RIMC, Dehra Dun turns 91

Dehra Dun : Yet another prestigious school of Uttarakhand, though under the control of the ministry of defence, will become 90 years old. The Rashtriya Indian Military College (Royal Indian Military College prior to partition) will be celebrating its Founders’ Day on March 12-13, when it will become 91.

Rashtriya Indian Military College Dehradun
Rashtriya Indian Military College Dehradun

Victoria Cross winner, Lt Gen P S Bhagat and Maj Somnath Sharma who was awarded the country’s highest war award, the Param Vir Chakra are its former students, besides a number of others who have been decorated and have laid down their lives for the country, including the 14 Rimcollians (as they are known) who made the supreme sacrifice for the country in the 1965 and 1971 Indo-Pak wars.

The Rashtriya Indian Military College (RIMC), traces its origin to the Prince of Wales Royal Indian Military College. Inaugurated on 13th March 1922 by his Royal Highness, Prince Edward VIII the Prince of Wales, it is set amidst 138 acres of lush green countryside adjacent to Garhi Village in Dehradun Cantonment. During his address to the first thirty-seven cadets he said, “It is the first few blows on the anvil of life that give the human, weapon, the set and temper that carry him through life’s battles”.

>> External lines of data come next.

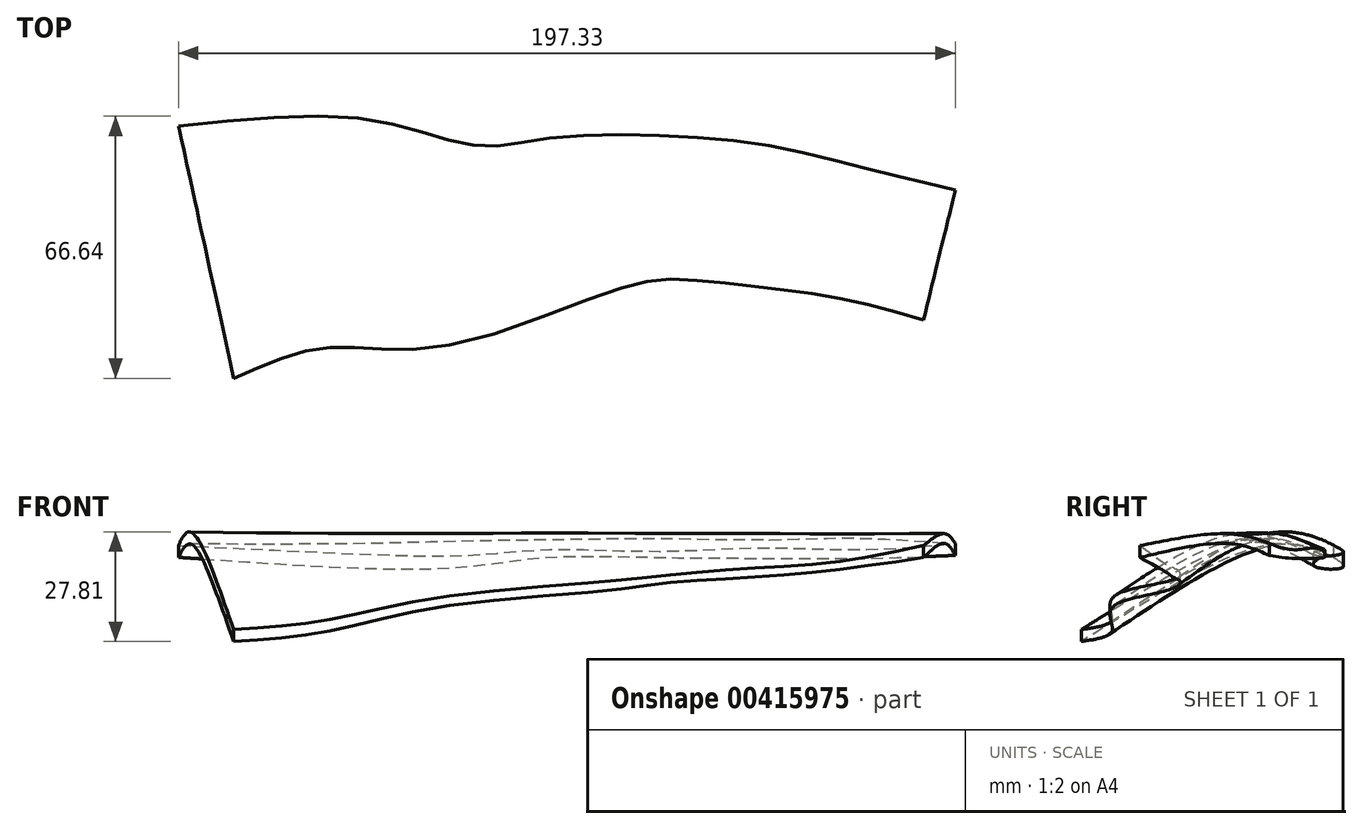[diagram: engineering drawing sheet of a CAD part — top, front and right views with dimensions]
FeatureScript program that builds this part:
annotation { "Feature Type Name" : "Feature", "Feature Type Description" : "" }
export const myFeature = defineFeature(function(context is Context, id is Id, definition is map)
    precondition{}
    {
        {
            var Q0;
            Q0=qCreatedBy(makeId("Top.planeOp"),FACE);
            var sketch = newSketch(context, id + "F0", { "sketchPlane" : qUnion([Q0])});
            skFitSpline(sketch, "E0", {"points": [v(0, 0) * mm, v(39.03, 3.4) * mm, v(55.33, -2.19) * mm, v(73.53, -7.45) * mm, v(96.2, -4.17) * mm, v(120, 0) * mm, v(143.3, -0.7) * mm, v(165.12, -3.6) * mm, v(191, -9.56) * mm], "startDerivative": vector(199.57, 43.61) * mm, "endDerivative": vector(144.28, -35.3) * mm});
            skSolve(sketch);
        }
        {
            var Q0;
            Q0=sQuery(id+"F0.wireOp",VERTEX,"E0.start");
            var Q1;
            Q1=sQuery(id+"F0.wireOp",EDGE,"E0");
            cPlane(context, id + "F1", {"entities" : qUnion([Q0, Q1]), "cplaneType" : CPlaneType.CURVE_POINT, "offset" : 25.4 * mm, "width" : 152.4 * mm, "height" : 152.4 * mm});
        }
        {
            var Q0;
            Q0=qCreatedBy(id+"F1.planeOp",FACE);
            var sketch = newSketch(context, id + "F2", { "sketchPlane" : qUnion([Q0])});
            skFitSpline(sketch, "E1", {"points": [v(17.6, -3) * mm, v(0, 0) * mm, v(-48, -24.35) * mm], "startDerivative": vector(-42.39, 22.1) * mm, "endDerivative": vector(-85.1, -51.75) * mm});
            skFitSpline(sketch, "E2", {"points": [v(17.6, -6) * mm, v(0, -3) * mm, v(-48, -27.35) * mm], "startDerivative": vector(-42.52, 19.98) * mm, "endDerivative": vector(-84.97, -50.55) * mm});
            skLineSegment(sketch, "E3", {"start": v(17.6, -3) * mm, "end": v(17.6, -6) * mm});
            skLineSegment(sketch, "E4", {"start": v(-48, -24.35) * mm, "end": v(-48, -27.35) * mm});
            skSolve(sketch);
        }
        {
            var Q0;
            Q0=sQuery(id+"F0.wireOp",VERTEX,"E0.1.internal");
            var Q1;
            Q1=sQuery(id+"F0.wireOp",EDGE,"E0");
            cPlane(context, id + "F3", {"entities" : qUnion([Q0, Q1]), "cplaneType" : CPlaneType.CURVE_POINT, "offset" : 25 * mm, "width" : 150 * mm, "height" : 150 * mm});
        }
        {
            var Q0;
            Q0=qCreatedBy(id+"F3.planeOp",FACE);
            var sketch = newSketch(context, id + "F4", { "sketchPlane" : qUnion([Q0])});
            skPoint(sketch, "E5.0", {"position": v(7.9, 0) * mm});
            skFitSpline(sketch, "E6", {"points": [v(23.92, -5.1) * mm, v(7.9, 0) * mm, v(-34.9, -21.9) * mm], "startDerivative": vector(-38.47, 22.75) * mm, "endDerivative": vector(-75.96, -50.1) * mm});
            skFitSpline(sketch, "E7", {"points": [v(23.92, -8.69) * mm, v(7.9, -2.59) * mm, v(-34.9, -24.77) * mm], "startDerivative": vector(-38.14, 26) * mm, "endDerivative": vector(-76.28, -51.62) * mm});
            skLineSegment(sketch, "E8", {"start": v(23.92, -5.1) * mm, "end": v(23.92, -8.69) * mm});
            skLineSegment(sketch, "E9", {"start": v(-34.9, -21.9) * mm, "end": v(-34.9, -24.77) * mm});
            skSolve(sketch);
        }
        {
            var Q0;
            Q0=sQuery(id+"F0.wireOp",VERTEX,"E0.3.internal");
            var Q1;
            Q1=sQuery(id+"F0.wireOp",EDGE,"E0");
            cPlane(context, id + "F5", {"entities" : qUnion([Q0, Q1]), "cplaneType" : CPlaneType.CURVE_POINT, "offset" : 25 * mm, "width" : 150 * mm, "height" : 150 * mm});
        }
        {
            var Q0;
            Q0=qCreatedBy(id+"F5.planeOp",FACE);
            var sketch = newSketch(context, id + "F6", { "sketchPlane" : qUnion([Q0])});
            skPoint(sketch, "E10.0", {"position": v(-2.82, 0) * mm});
            skFitSpline(sketch, "E11", {"points": [v(16.7, -5.18) * mm, v(-2.82, 0) * mm, v(-32.4, -14.98) * mm], "startDerivative": vector(-42.76, 20.26) * mm, "endDerivative": vector(-54.93, -37.5) * mm});
            skFitSpline(sketch, "E12", {"points": [v(16.7, -7.81) * mm, v(-2.82, -1.91) * mm, v(-32.4, -17.38) * mm], "startDerivative": vector(-42.7, 22.44) * mm, "endDerivative": vector(-54.99, -39.06) * mm});
            skLineSegment(sketch, "E13", {"start": v(16.7, -5.18) * mm, "end": v(16.7, -7.81) * mm});
            skLineSegment(sketch, "E14", {"start": v(-32.4, -14.98) * mm, "end": v(-32.4, -17.38) * mm});
            skSolve(sketch);
        }
        {
            var Q0;
            Q0=sQuery(id+"F0.wireOp",EDGE,"E0");
            cPoint(context, id + "F7", {"entities" : qUnion([Q0]), "parameter" : 0.5});
        }
        {
            var Q0;
            Q0 = qCreatedBy(id + "F7" ,VERTEX);
            var Q1;
            Q1=sQuery(id+"F0.wireOp",EDGE,"E0");
            cPlane(context, id + "F8", {"entities" : qUnion([Q0, Q1]), "cplaneType" : CPlaneType.CURVE_POINT, "offset" : 25 * mm, "width" : 150 * mm, "height" : 150 * mm});
        }
        {
            var Q0;
            Q0=qCreatedBy(id+"F8.planeOp",FACE);
            var sketch = newSketch(context, id + "F9", { "sketchPlane" : qUnion([Q0])});
            skPoint(sketch, "E15.0", {"position": v(-26.22, 0) * mm});
            skFitSpline(sketch, "E16", {"points": [v(-7.05, -3.98) * mm, v(-26.22, 0) * mm, v(-49.25, -12.51) * mm], "startDerivative": vector(-41.2, 16) * mm, "endDerivative": vector(-43.4, -31.92) * mm});
            skFitSpline(sketch, "E17", {"points": [v(-7.05, -5.9) * mm, v(-26.22, -1.75) * mm, v(-49.25, -14.9) * mm], "startDerivative": vector(-40.92, 16.69) * mm, "endDerivative": vector(-43.2, -33.42) * mm});
            skLineSegment(sketch, "E18", {"start": v(-7.05, -3.98) * mm, "end": v(-7.05, -5.9) * mm});
            skLineSegment(sketch, "E19", {"start": v(-49.25, -12.51) * mm, "end": v(-49.25, -14.9) * mm});
            skSolve(sketch);
        }
        {
            var Q0;
            Q0=sQuery(id+"F0.wireOp",VERTEX,"E0.5.internal");
            var Q1;
            Q1=sQuery(id+"F0.wireOp",EDGE,"E0");
            cPlane(context, id + "F10", {"entities" : qUnion([Q0, Q1]), "cplaneType" : CPlaneType.CURVE_POINT, "offset" : 25 * mm, "width" : 150 * mm, "height" : 150 * mm});
        }
        {
            var Q0;
            Q0=qCreatedBy(id+"F10.planeOp",FACE);
            var sketch = newSketch(context, id + "F11", { "sketchPlane" : qUnion([Q0])});
            skPoint(sketch, "E20.0", {"position": v(-8.35, 0) * mm});
            skFitSpline(sketch, "E21", {"points": [v(6.49, -4.46) * mm, v(-8.35, 0) * mm, v(-30.1, -10.43) * mm], "startDerivative": vector(-32.05, 16.42) * mm, "endDerivative": vector(-40.8, -26.77) * mm});
            skFitSpline(sketch, "E22", {"points": [v(6.49, -6.02) * mm, v(-8.35, -1.37) * mm, v(-30.1, -12.37) * mm], "startDerivative": vector(-32.14, 17.17) * mm, "endDerivative": vector(-40.71, -28.18) * mm});
            skLineSegment(sketch, "E23", {"start": v(6.49, -4.46) * mm, "end": v(6.49, -6.02) * mm});
            skLineSegment(sketch, "E24", {"start": v(-30.1, -10.43) * mm, "end": v(-30.1, -12.37) * mm});
            skSolve(sketch);
        }
        {
            var Q0;
            Q0=sQuery(id+"F0.wireOp",VERTEX,"E0.6.internal");
            var Q1;
            Q1=sQuery(id+"F0.wireOp",EDGE,"E0");
            cPlane(context, id + "F12", {"entities" : qUnion([Q0, Q1]), "cplaneType" : CPlaneType.CURVE_POINT, "offset" : 25 * mm, "width" : 150 * mm, "height" : 150 * mm});
        }
        {
            var Q0;
            Q0=qCreatedBy(id+"F12.planeOp",FACE);
            var sketch = newSketch(context, id + "F13", { "sketchPlane" : qUnion([Q0])});
            skPoint(sketch, "E25.0", {"position": v(12.12, 0) * mm});
            skFitSpline(sketch, "E26", {"points": [v(25.39, -3.57) * mm, v(12.12, 0) * mm, v(-10.67, -8.71) * mm], "startDerivative": vector(-28.03, 13.17) * mm, "endDerivative": vector(-42.3, -21.85) * mm});
            skFitSpline(sketch, "E27", {"points": [v(25.39, -6.25) * mm, v(12.12, -1.68) * mm, v(-10.67, -11.13) * mm], "startDerivative": vector(-27.88, 16.47) * mm, "endDerivative": vector(-42.44, -24.35) * mm});
            skLineSegment(sketch, "E28", {"start": v(25.39, -3.57) * mm, "end": v(25.39, -6.25) * mm});
            skLineSegment(sketch, "E29", {"start": v(-10.67, -8.71) * mm, "end": v(-10.67, -11.13) * mm});
            skSolve(sketch);
        }
        {
            var Q0;
            Q0=sQuery(id+"F0.wireOp",VERTEX,"E0.7.internal");
            var Q1;
            Q1=sQuery(id+"F0.wireOp",EDGE,"E0");
            cPlane(context, id + "F14", {"entities" : qUnion([Q0, Q1]), "cplaneType" : CPlaneType.CURVE_POINT, "offset" : 25 * mm, "width" : 150 * mm, "height" : 150 * mm});
        }
        {
            var Q0;
            Q0=qCreatedBy(id+"F14.planeOp",FACE);
            var sketch = newSketch(context, id + "F15", { "sketchPlane" : qUnion([Q0])});
            skPoint(sketch, "E30.0", {"position": v(27.52, 0) * mm});
            skFitSpline(sketch, "E31", {"points": [v(38.75, -4.07) * mm, v(27.52, 0) * mm, v(4.81, -7.48) * mm], "startDerivative": vector(-24.7, 14.52) * mm, "endDerivative": vector(-42.17, -19.4) * mm});
            skFitSpline(sketch, "E32", {"points": [v(38.75, -6.3) * mm, v(27.52, -1.23) * mm, v(4.81, -9.43) * mm], "startDerivative": vector(-24.44, 17.63) * mm, "endDerivative": vector(-42.43, -21.7) * mm});
            skLineSegment(sketch, "E33", {"start": v(38.75, -4.07) * mm, "end": v(38.75, -6.3) * mm});
            skLineSegment(sketch, "E34", {"start": v(4.81, -7.48) * mm, "end": v(4.81, -9.43) * mm});
            skSolve(sketch);
        }
        {
            var Q0;
            Q0=sQuery(id+"F0.wireOp",VERTEX,"E0.end");
            var Q1;
            Q1=sQuery(id+"F0.wireOp",EDGE,"E0");
            cPlane(context, id + "F16", {"entities" : qUnion([Q0, Q1]), "cplaneType" : CPlaneType.CURVE_POINT, "offset" : 25 * mm, "width" : 150 * mm, "height" : 150 * mm});
        }
        {
            var Q0;
            Q0=qCreatedBy(id+"F16.planeOp",FACE);
            var sketch = newSketch(context, id + "F17", { "sketchPlane" : qUnion([Q0])});
            skPoint(sketch, "E35.0", {"position": v(36.1, 0) * mm});
            skFitSpline(sketch, "E36", {"points": [v(46.9, -2.46) * mm, v(36.1, 0) * mm, v(12.97, -3.03) * mm], "startDerivative": vector(-23.91, 8.32) * mm, "endDerivative": vector(-42.8, -8.43) * mm});
            skFitSpline(sketch, "E37", {"points": [v(46.9, -5.5) * mm, v(36.1, -2.46) * mm, v(12.97, -6.07) * mm], "startDerivative": vector(-23.8, 10.18) * mm, "endDerivative": vector(-42.9, -10.09) * mm});
            skLineSegment(sketch, "E38", {"start": v(46.9, -2.46) * mm, "end": v(46.9, -5.5) * mm});
            skLineSegment(sketch, "E39", {"start": v(12.97, -3.03) * mm, "end": v(12.97, -6.07) * mm});
            skSolve(sketch);
        }
        {
            var Q0;
            Q0 = qSketchRegion(id + "F2", true);
            var Q1;
            Q1 = qSketchRegion(id + "F4", true);
            var Q2;
            Q2 = qSketchRegion(id + "F6", true);
            var Q3;
            Q3 = qSketchRegion(id + "F9", true);
            var Q4;
            Q4 = qSketchRegion(id + "F11", true);
            var Q5;
            Q5 = qSketchRegion(id + "F13", true);
            var Q6;
            Q6 = qSketchRegion(id + "F15", true);
            var Q7;
            Q7 = qSketchRegion(id + "F17", true);
            loft(context, id + "F18", {"sheetProfilesArray" : [{ "sheetProfileEntities" : qUnion([Q0]) }, { "sheetProfileEntities" : qUnion([Q1]) }, { "sheetProfileEntities" : qUnion([Q2]) }, { "sheetProfileEntities" : qUnion([Q3]) }, { "sheetProfileEntities" : qUnion([Q4]) }, { "sheetProfileEntities" : qUnion([Q5]) }, { "sheetProfileEntities" : qUnion([Q6]) }, { "sheetProfileEntities" : qUnion([Q7]) }]});
        }
    });
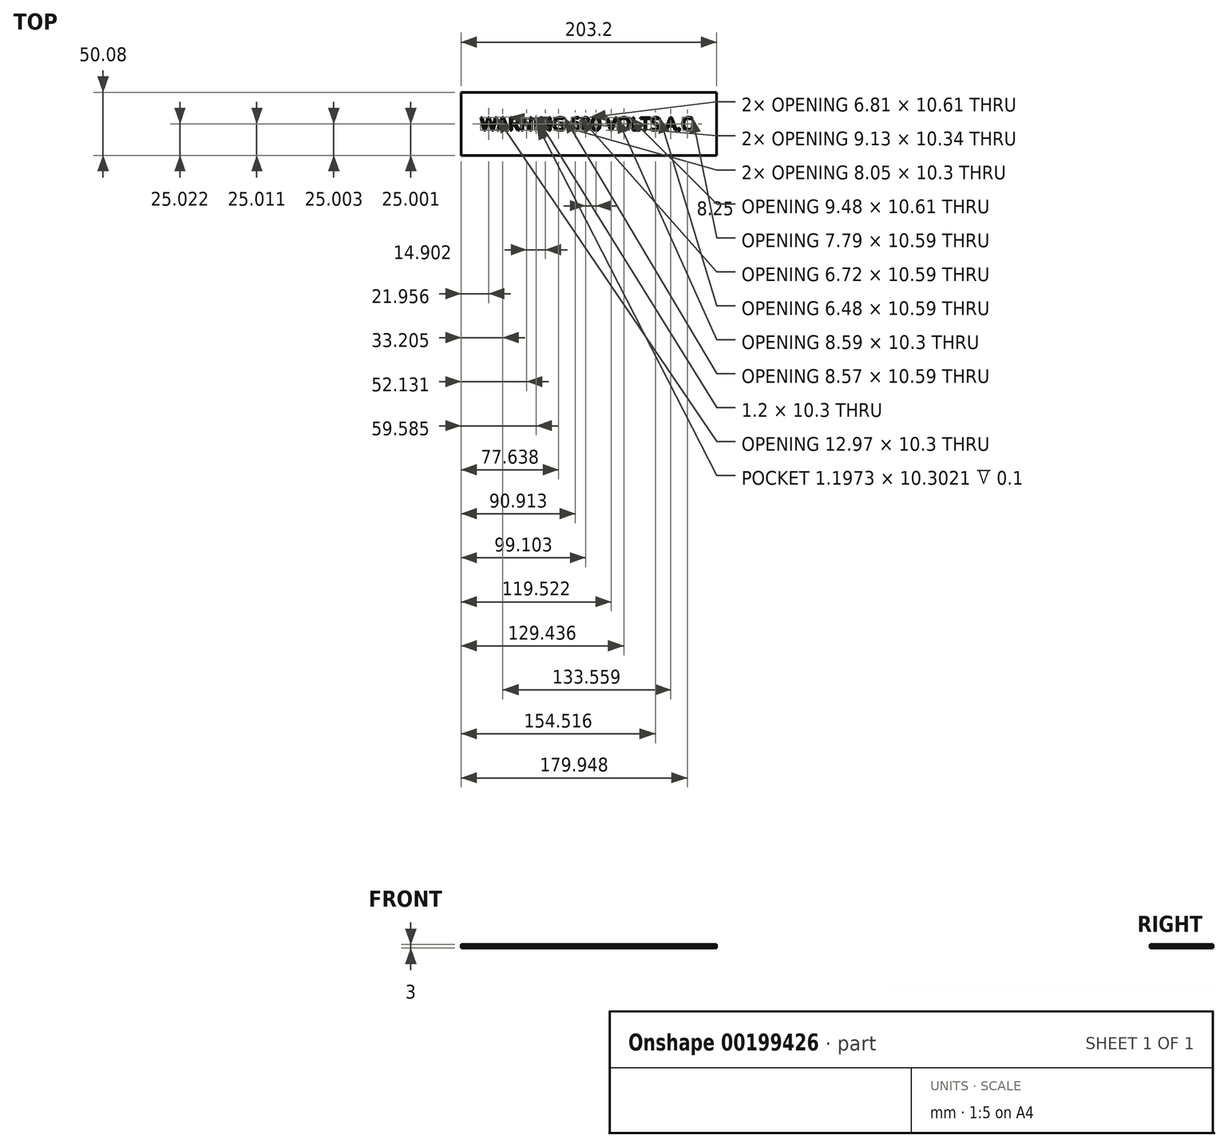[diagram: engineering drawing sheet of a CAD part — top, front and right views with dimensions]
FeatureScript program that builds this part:
annotation { "Feature Type Name" : "Feature", "Feature Type Description" : "" }
export const myFeature = defineFeature(function(context is Context, id is Id, definition is map)
    precondition{}
    {
        {
            var Q0;
            Q0=qCreatedBy(makeId("Top.planeOp"),FACE);
            var sketch = newSketch(context, id + "F0", { "sketchPlane" : qUnion([Q0])});
            skLineSegment(sketch, "E0.bottom", {"start": v(-25.7, -9.9) * mm, "end": v(177.5, -9.9) * mm});
            skLineSegment(sketch, "E0.top", {"start": v(-25.7, 40.17) * mm, "end": v(177.5, 40.17) * mm});
            skLineSegment(sketch, "E0.left", {"start": v(-25.7, -9.9) * mm, "end": v(-25.7, 40.17) * mm});
            skLineSegment(sketch, "E0.right", {"start": v(177.5, -9.9) * mm, "end": v(177.5, 40.17) * mm});
            skSolve(sketch);
        }
        {
            var Q0;
            Q0=makeQuery(id+"F0.imprint","IMPRINT",FACE,{"disambiguationData":[TD([[makeQuery(id+"F0.imprint","IMPRINT",EDGE,{"derivedFrom":sQuery(id+"F0.wireOp",EDGE,"E0.bottom")}),1.0]])]});
            extrude(context, id + "F1", {"entities" : qUnion([Q0]), "depth" : 2 * mm});
        }
        {
            var Q0;
            Q0=makeQuery(id+"F1.opExtrude","CAP_FACE",FACE,{"disambiguationData":[OSD([sQuery(id+"F0.wireOp",EDGE,"E0.bottom"),sQuery(id+"F0.wireOp",EDGE,"E0.top"),sQuery(id+"F0.wireOp",EDGE,"E0.left"),sQuery(id+"F0.wireOp",EDGE,"E0.right")])],"isStart":false});
            extrude(context, id + "F2", {"entities" : qUnion([Q0]), "depth" : 1 * mm});
        }
        {
            var Q0;
            Q0=makeQuery(id+"F2.opExtrude","CAP_FACE",FACE,{"disambiguationData":[OSD([sQuery(id+"F0.wireOp",EDGE,"E0.bottom"),sQuery(id+"F0.wireOp",EDGE,"E0.top"),sQuery(id+"F0.wireOp",EDGE,"E0.left"),sQuery(id+"F0.wireOp",EDGE,"E0.right")])],"isStart":false});
            var sketch = newSketch(context, id + "F3", { "sketchPlane" : qUnion([Q0])});
            skText(sketch, "E1", { "text": "WARNING 600 VOLTS A.C.", "fontName": "OpenSans-Regular.ttf"});
            const initialGuessF3  = {"E1": [-0.01043, 0.00994, 1, 0, 0.01039]};
            skSetInitialGuess(sketch, initialGuessF3);
            skSolve(sketch);
        }
        {
            var Q0;
            Q0 = qSketchRegion(id + "F3", true);
            extrude(context, id + "F4", {"entities" : qUnion([Q0]), "operationType" : NewBodyOperationType.REMOVE, "oppositeDirection" : true, "depth" : 1.1 * mm});
        }
    });
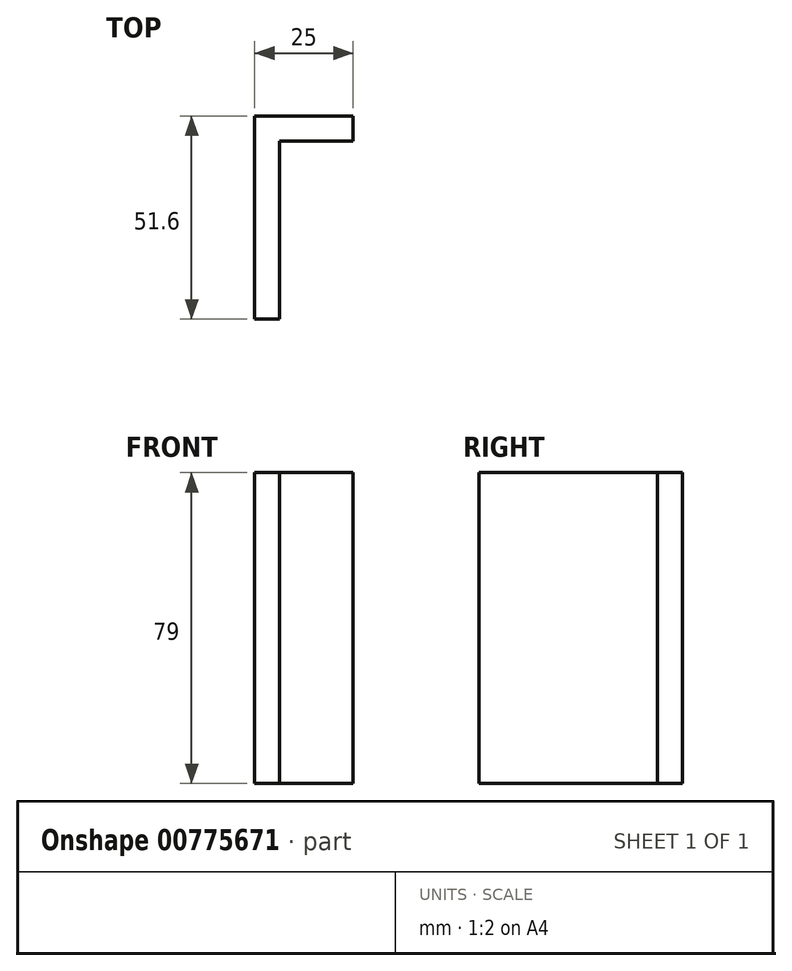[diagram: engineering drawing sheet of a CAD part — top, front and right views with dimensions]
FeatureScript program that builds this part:
annotation { "Feature Type Name" : "Feature", "Feature Type Description" : "" }
export const myFeature = defineFeature(function(context is Context, id is Id, definition is map)
    precondition{}
    {
        {
            var Q0;
            Q0=qCreatedBy(makeId("Top.planeOp"),FACE);
            var sketch = newSketch(context, id + "F0", { "sketchPlane" : qUnion([Q0])});
            skLineSegment(sketch, "E0", {"start": v(25, 0) * mm, "end": v(0, 0) * mm});
            skLineSegment(sketch, "E1", {"start": v(0, 0) * mm, "end": v(0, -51.6) * mm});
            skLineSegment(sketch, "E2", {"start": v(0, -51.6) * mm, "end": v(6.35, -51.6) * mm});
            skLineSegment(sketch, "E3", {"start": v(6.35, -51.6) * mm, "end": v(6.35, -6.35) * mm});
            skLineSegment(sketch, "E4", {"start": v(6.35, -6.35) * mm, "end": v(25, -6.35) * mm});
            skLineSegment(sketch, "E5", {"start": v(25, -6.35) * mm, "end": v(25, 0) * mm});
            skSolve(sketch);
        }
        {
            var Q0;
            Q0=makeQuery(id+"F0.imprint","IMPRINT",FACE,{"disambiguationData":[TD([[makeQuery(id+"F0.imprint","IMPRINT",EDGE,{"derivedFrom":sQuery(id+"F0.wireOp",EDGE,"E0")}),1.0]])]});
            extrude(context, id + "F1", {"entities" : qUnion([Q0]), "depth" : 79 * mm, "offsetDistance" : 25 * mm, "symmetric" : true});
        }
    });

RIMC has a long history and rich traditions. Over the years it has produced many leaders of society, both military as well as civil. Five chiefs of Army staff and one chief of the Air staff in India; one Commander-in-chief of the Army and two chief of the Air staff in Pakistan; besides, many high civilian dignitaries like Governors, Ambassadors, Ministers and Captains of industry have passed through the RIMC’s hallowed portals.

The purpose of this institution was to provide Indian boys with suitable education and training to ensure a high pass-rate for the Indians being sent to the Royal Military College, Sandhurst, as part of the Indianisation program of the officer cadre of the Indian Army. RIMC was not, in fact, a College, but a pre Sandhurst institution run along the lines of an English public school. The British believed that for becoming an army officer, if an education in Britain was impossible, a public school education in India was an absolute necessity.

Nestled in the foothills of the Shivalik ranges in the sylvan surroundings of the Doon Valley, the RIMC has a sprawling campus of 138 acres; an ideal setting green and serene for developing young minds. It houses a mint township, a mini India with 250 boys selected from every state strictly on merit by a written examination, interview and a medical test. The campus has quite a few heritage buildings in Tudor Style, some nearly a hundred years old.

Those who have come to the school include the Prince of Wales, Queen Mary, Lord Mountbatten, Gen Wavell, Dr Rajendra Prasad, Pt Jawahar Lal Nehru, Shah of Iran, King of Nepal, Dr V V Giri, Dr Shankar Dayal Sharma and A P J Abdul Kalam.